____ Blok Teks

Apakah sistem subak menunjukkan kegiatan masyarakat Indonesia sebagai negara agraris jelaskan

Sistem subak telah diakui dunia sebagai salah satu sistem irigasi yang unggul dan maju Sistem subak dikelola secara berkelompok dengan pembagian tugas yang spesifik Subak merupakan sistem swadaya masyarakat yang berfungsi mengatur pembagian aliran irigasi persawahan di Bali Sistem subak tetap lestari dalam budaya pedesaan di Bali selama berabad-abad Sistem subak mengajarkan kearifan lokal bagi petani agar hidup serasi dengan alam untuk mendapat panen yang optimal Diperkirakan sistem pertanian subak telah berkembang sejak abad ke-11 Masehi

HAMPARAN sawah hijau berundak-undak. Di dekatnya, air sungai mengalir dan terlihat jernih. Suara kecipak airnya nyaring dan menenteramkan. Pohon-pohon kelapa berdiri di tiap sisi sawah dan sungai. Kabut tipis perlahan turun dan menyelimuti sebuah pura kecil di tepi sawah. Suasana jadi magis. Inilah pemandangan suatu pagi di sawah Tegalalang, Bali.

Bagi banyak orang, Bali menarik karena suasana pantainya. Tapi sebagian lagi melihat sawah di Bali jauh lebih menarik. Sawah di sana memberikan kesan khusus bagi para pelancong dari dalam dan luar negeri. Banyak dari mereka memperoleh pengalaman spiritual berbeda ketika berada di sana.

Namun bagi orang Bali, sawah bukan sekadar tempat wisata. Sawah adalah denyut nadi kehidupan. Mereka menghidupi sawah, dan begitu sebaliknya. Sawah diatur, dijaga, dan dilestarikan tahun demi tahun, generasi demi generasi. Pengaturan, penjagaan, dan pelestarian itu dilakukan melalui sebuah lembaga sosial bernama subak.

Sistem subak menjadi salah satu kekhasan Provinsi Bali. Sistem pengairan ini menjadi sebentuk kearifan lokal yang membuat masyarakat petani dapat hidup serasi dengan alam untuk memperoleh hasil panen optimal.

________

Tujuan Tugas →
a) Jawablah pertanyaan berikut berdasarkan teks tentang sistem subak.
(i) Sejak abad ke berapa sistem pertanian subak diperkirakan telah berkembang?
(ii) Di sawah mana pemandangan pagi dalam teks itu digambarkan?
(iii) Apa yang berdiri di tiap sisi sawah dan sungai?
b) Kembalikan bagian teks tentang sistem subak secara persis, dari "Namun bagi orang" sampai "hasil panen optimal.".
c) Tentukan apakah setiap pernyataan berikut sesuai dengan teks tentang sistem subak. Jawab ya atau tidak, lalu kutip kata-kata penentunya dari teks secara persis.
(i) Sistem subak dikelola secara perseorangan.
(ii) Bagi orang Bali, sawah merupakan denyut nadi kehidupan.
(iii) Semua orang menganggap pantai Bali lebih menarik daripada sawahnya.

____ Data Mentah

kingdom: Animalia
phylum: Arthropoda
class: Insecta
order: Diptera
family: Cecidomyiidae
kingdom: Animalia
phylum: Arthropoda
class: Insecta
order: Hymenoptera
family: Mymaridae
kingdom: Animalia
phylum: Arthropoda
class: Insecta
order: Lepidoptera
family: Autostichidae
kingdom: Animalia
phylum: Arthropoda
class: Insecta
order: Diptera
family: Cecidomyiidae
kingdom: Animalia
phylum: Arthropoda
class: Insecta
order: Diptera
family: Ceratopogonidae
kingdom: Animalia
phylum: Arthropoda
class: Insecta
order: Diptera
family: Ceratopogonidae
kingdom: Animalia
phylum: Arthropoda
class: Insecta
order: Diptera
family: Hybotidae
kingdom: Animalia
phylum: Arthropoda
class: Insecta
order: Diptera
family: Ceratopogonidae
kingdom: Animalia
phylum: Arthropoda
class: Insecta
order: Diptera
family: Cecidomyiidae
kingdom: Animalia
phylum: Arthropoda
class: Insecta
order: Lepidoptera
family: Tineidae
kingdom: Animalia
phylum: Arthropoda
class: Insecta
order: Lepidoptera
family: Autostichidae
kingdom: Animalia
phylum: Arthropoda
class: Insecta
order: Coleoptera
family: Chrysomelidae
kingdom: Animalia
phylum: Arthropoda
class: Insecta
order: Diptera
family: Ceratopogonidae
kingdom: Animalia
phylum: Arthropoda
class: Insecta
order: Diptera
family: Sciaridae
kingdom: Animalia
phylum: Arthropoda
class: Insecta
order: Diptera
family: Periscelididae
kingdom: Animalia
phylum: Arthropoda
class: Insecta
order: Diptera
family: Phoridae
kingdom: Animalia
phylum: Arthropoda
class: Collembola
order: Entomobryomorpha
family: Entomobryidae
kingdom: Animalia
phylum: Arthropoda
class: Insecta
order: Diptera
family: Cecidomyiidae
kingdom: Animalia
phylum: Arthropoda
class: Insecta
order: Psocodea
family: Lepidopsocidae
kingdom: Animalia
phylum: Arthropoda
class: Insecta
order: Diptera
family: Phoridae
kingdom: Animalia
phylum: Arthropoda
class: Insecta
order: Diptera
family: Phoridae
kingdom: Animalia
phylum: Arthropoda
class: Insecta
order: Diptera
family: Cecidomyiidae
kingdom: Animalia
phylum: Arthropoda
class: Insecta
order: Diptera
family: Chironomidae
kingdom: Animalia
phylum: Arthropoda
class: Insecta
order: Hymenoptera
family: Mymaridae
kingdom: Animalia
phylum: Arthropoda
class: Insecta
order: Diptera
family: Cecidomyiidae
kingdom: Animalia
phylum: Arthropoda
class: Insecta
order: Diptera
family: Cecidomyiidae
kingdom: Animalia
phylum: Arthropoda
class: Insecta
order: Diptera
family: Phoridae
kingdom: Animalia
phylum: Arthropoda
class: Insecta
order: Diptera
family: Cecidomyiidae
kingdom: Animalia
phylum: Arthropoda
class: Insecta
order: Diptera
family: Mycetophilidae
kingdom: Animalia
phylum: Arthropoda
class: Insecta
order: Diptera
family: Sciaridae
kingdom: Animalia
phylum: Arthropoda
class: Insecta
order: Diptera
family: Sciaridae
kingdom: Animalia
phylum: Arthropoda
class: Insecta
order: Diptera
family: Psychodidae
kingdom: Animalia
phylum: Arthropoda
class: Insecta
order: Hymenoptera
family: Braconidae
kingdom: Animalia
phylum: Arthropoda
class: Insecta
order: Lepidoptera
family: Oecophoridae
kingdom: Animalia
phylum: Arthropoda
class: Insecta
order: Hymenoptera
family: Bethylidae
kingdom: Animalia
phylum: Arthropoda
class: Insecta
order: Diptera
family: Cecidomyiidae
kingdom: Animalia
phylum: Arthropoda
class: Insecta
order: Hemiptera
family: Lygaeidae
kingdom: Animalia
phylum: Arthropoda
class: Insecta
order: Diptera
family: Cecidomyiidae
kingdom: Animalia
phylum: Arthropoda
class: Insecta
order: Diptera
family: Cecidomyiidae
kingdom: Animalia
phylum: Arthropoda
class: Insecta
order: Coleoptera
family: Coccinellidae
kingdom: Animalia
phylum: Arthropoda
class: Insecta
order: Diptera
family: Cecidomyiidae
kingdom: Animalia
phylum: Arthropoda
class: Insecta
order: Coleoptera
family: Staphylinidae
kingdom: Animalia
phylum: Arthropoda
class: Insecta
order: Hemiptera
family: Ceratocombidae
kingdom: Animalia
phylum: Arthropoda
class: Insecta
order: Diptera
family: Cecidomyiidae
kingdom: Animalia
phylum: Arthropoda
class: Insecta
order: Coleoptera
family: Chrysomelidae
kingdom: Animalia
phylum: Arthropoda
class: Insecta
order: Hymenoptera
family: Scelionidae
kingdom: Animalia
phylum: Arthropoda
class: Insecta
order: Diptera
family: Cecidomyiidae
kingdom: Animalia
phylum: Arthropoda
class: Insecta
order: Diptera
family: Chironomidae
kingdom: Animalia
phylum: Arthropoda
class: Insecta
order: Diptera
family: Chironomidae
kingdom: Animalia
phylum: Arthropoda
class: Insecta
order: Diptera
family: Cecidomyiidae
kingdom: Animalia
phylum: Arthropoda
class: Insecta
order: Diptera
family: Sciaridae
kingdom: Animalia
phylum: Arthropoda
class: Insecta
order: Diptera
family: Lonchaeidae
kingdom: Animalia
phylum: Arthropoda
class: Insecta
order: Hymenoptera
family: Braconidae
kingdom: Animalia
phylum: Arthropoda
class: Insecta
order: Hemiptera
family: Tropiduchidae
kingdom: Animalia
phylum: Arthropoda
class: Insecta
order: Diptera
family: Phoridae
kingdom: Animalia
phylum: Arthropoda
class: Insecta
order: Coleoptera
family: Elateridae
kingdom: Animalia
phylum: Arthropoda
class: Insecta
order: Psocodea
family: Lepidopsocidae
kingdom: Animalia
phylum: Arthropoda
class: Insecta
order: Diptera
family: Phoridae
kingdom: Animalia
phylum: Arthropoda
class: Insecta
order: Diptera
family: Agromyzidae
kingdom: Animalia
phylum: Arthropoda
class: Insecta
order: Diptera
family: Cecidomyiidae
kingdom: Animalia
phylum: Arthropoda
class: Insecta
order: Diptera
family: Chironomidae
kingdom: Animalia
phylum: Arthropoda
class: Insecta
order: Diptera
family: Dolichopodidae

________

Jawaban Tugas →
a)
(i) Sejak abad ke-11 Masehi.
(ii) Di sawah Tegalalang, Bali.
(iii) Pohon-pohon kelapa.

b)
Namun bagi orang Bali, sawah bukan sekadar tempat wisata. Sawah adalah denyut nadi kehidupan. Mereka menghidupi sawah, dan begitu sebaliknya. Sawah diatur, dijaga, dan dilestarikan tahun demi tahun, generasi demi generasi. Pengaturan, penjagaan, dan pelestarian itu dilakukan melalui sebuah lembaga sosial bernama subak.

Sistem subak menjadi salah satu kekhasan Provinsi Bali. Sistem pengairan ini menjadi sebentuk kearifan lokal yang membuat masyarakat petani dapat hidup serasi dengan alam untuk memperoleh hasil panen optimal.

c)
(i) Tidak: "Sistem subak dikelola secara berkelompok dengan pembagian tugas yang spesifik"
(ii) Ya: "Namun bagi orang Bali, sawah bukan sekadar tempat wisata. Sawah adalah denyut nadi kehidupan."
(iii) Tidak: "Tapi sebagian lagi melihat sawah di Bali jauh lebih menarik."